Окно в Париж

Владимир Бахмутов
               
  В отличие от  Остапа Бендера, я с детства мечтал посмотреть не Рио-де-Жанейро, а Париж. Откуда и когда появилась эта не нормальная по тем временам мечта, сейчас и вспомнить сложно, только верил я, что мечта эта сбудется, не торопил ее. Да и в советское время, обвешанному секретами и подписками о невыезде, оставалось только ждать выхода на пенсию. Сейчас как-то с секретами стало проще, а по части визы и пересечения границы - вообще ни каких проблем. Сложнее стало с деньгами. Но так уж случилось -    спонсор «с неба упал», видно, как говорится, дошли мои молитвы до Бога. Жена, правда, предложила свою долю взять деньгами и купить шубу, но спонсор возмутился. Пришлось ехать «в Тулу со своим самоваром». Оно, конечно, вдвоем-то сподручнее, только вот заведения типа «секс шопа» посетить не удалось.

• Условие задания:
Замените «Рио-де-Жанейро» на «Нью-Йорк» в тексте о мечте увидеть Париж и приведите заново весь отрывок, начиная со слов «В отличие от  Остапа» и вплоть до слов «посетить не удалось.».

• Выдержки из строк:
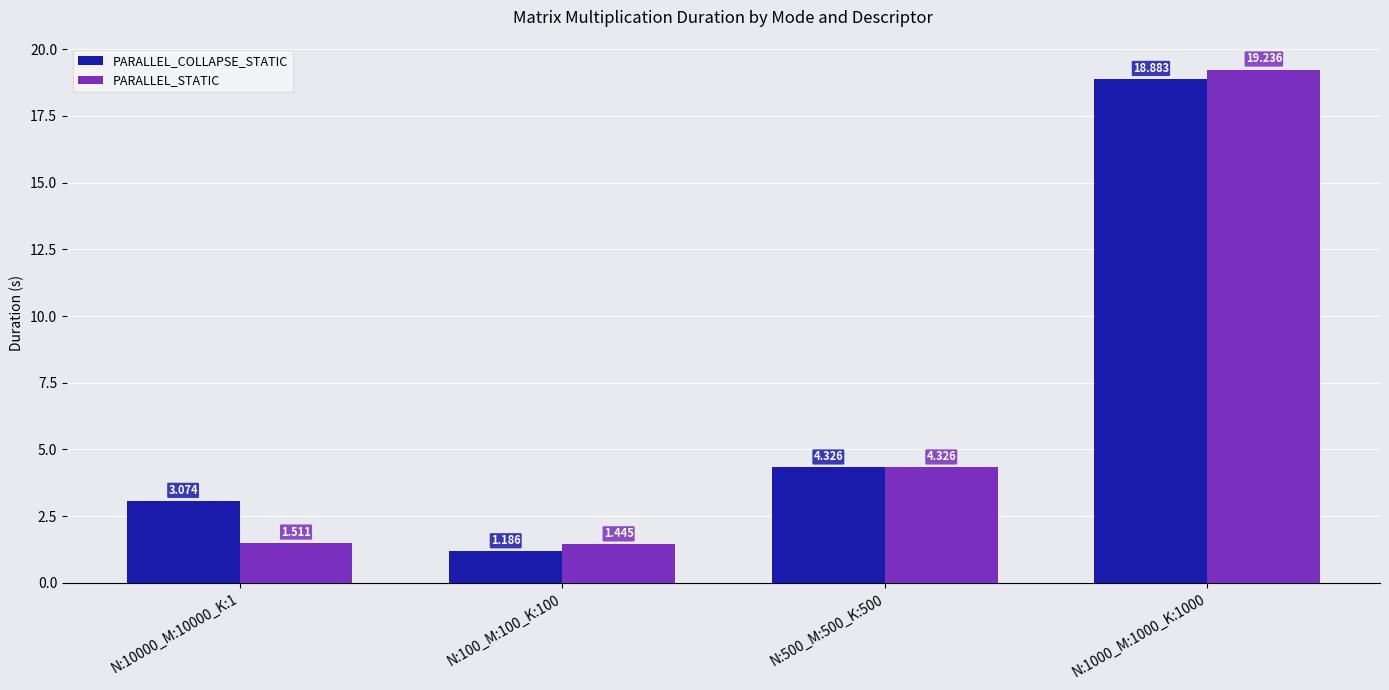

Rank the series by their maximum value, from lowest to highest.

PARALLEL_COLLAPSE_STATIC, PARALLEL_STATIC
--
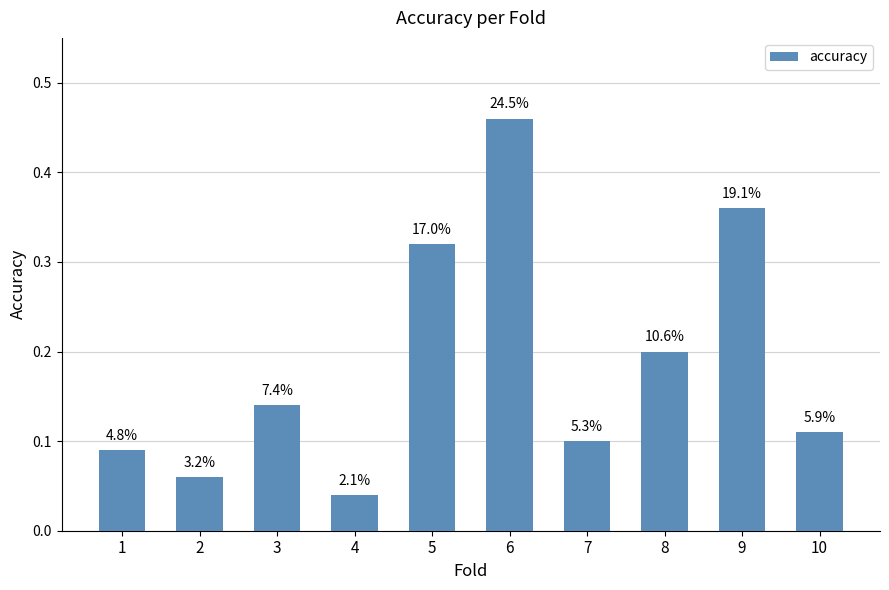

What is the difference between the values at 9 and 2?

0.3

• Ответ ниже:
В отличие от  Остапа Бендера, я с детства мечтал посмотреть не Нью-Йорк, а Париж. Откуда и когда появилась эта не нормальная по тем временам мечта, сейчас и вспомнить сложно, только верил я, что мечта эта сбудется, не торопил ее. Да и в советское время, обвешанному секретами и подписками о невыезде, оставалось только ждать выхода на пенсию. Сейчас как-то с секретами стало проще, а по части визы и пересечения границы - вообще ни каких проблем. Сложнее стало с деньгами. Но так уж случилось -    спонсор «с неба упал», видно, как говорится, дошли мои молитвы до Бога. Жена, правда, предложила свою долю взять деньгами и купить шубу, но спонсор возмутился. Пришлось ехать «в Тулу со своим самоваром». Оно, конечно, вдвоем-то сподручнее, только вот заведения типа «секс шопа» посетить не удалось.